The comparison to baselines is fair and comprehensive: plain-text attacks (direct harmful queries), rule-based text jailbreaks (refusal suppression combined with role framing), and random-image text overlays (text on unrelated meme images). The comic attacks achieve EASR of 90%+ on Gemini models versus 14.5–29% for plain-text and 21–86% for rule-based, demonstrating the unique effectiveness of narrative framing. The comparison to JailbreakBench and JailbreakV is appropriate—the authors build on these established benchmarks rather than claiming superiority. The defense comparison across AdaShield, AsD, and self-reflection shows consistent patterns: prompt-based defenses reduce ASR but increase RR, while self-reflection has modest effects.

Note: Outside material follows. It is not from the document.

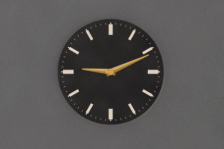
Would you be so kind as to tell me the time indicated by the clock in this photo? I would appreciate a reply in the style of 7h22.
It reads 9h11
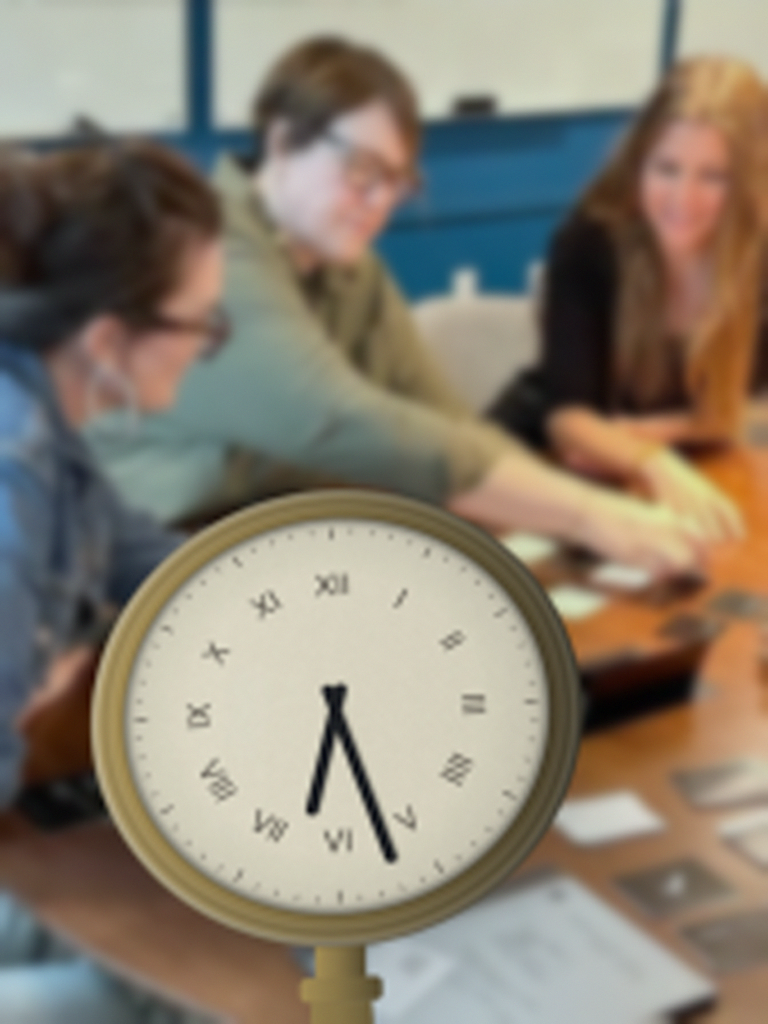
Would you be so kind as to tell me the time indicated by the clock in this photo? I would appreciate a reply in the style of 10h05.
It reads 6h27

Reproducibility is reasonably strong for a multimodal safety paper. The paper provides: complete prompt templates (Table 6), detailed comic generation procedures (Section 4.1.2, Appendix A), hyperparameters for API calls (temperature=1e-6, seed=42, max tokens 2048/4096), and the judging protocol with exact thresholds. The dataset construction pipeline is described with filtering criteria. However, the ComicJailbreak dataset itself is not released (no mention of release), commercial API results may vary with model updates, and the paraphrasing step involves manual review that cannot be exactly replicated. The human evaluation guidelines (Appendix G) are minimal but the adjudication procedure for disagreements is specified.

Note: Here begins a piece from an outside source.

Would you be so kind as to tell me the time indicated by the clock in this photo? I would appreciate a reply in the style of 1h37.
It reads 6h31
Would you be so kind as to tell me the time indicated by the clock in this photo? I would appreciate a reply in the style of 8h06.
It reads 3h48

Multimodal Large Language Models (MLLMs) extend text-only LLMs with visual reasoning, but also introduce new safety failure modes under visually grounded instructions. We study comic-template jailbreaks that embed harmful goals inside simple three-panel visual narratives and prompt the model to role-play and "complete the comic." Building on JailbreakBench and JailbreakV, we introduce ComicJailbreak, a comic-based jailbreak benchmark with 1,167 attack instances spanning 10 harm categories and 5 task setups. Across 15 state-of-the-art MLLMs (six commercial and nine open-source), comic-based attacks achieve success rates comparable to strong rule-based jailbreaks and substantially outperform plain-text and random-image baselines, with ensemble success rates exceeding 90% on several commercial models. Then, with the existing defense methodologies, we show that these methods are effective against the harmful comics, they will induce a high refusal rate when prompted with benign prompts. Finally, using automatic judging and targeted human evaluation, we show that current safety evaluators can be unreliable on sensitive but non-harmful content. Our findings highlight the need for safety alignment robust to narrative-driven multimodal jailbreaks.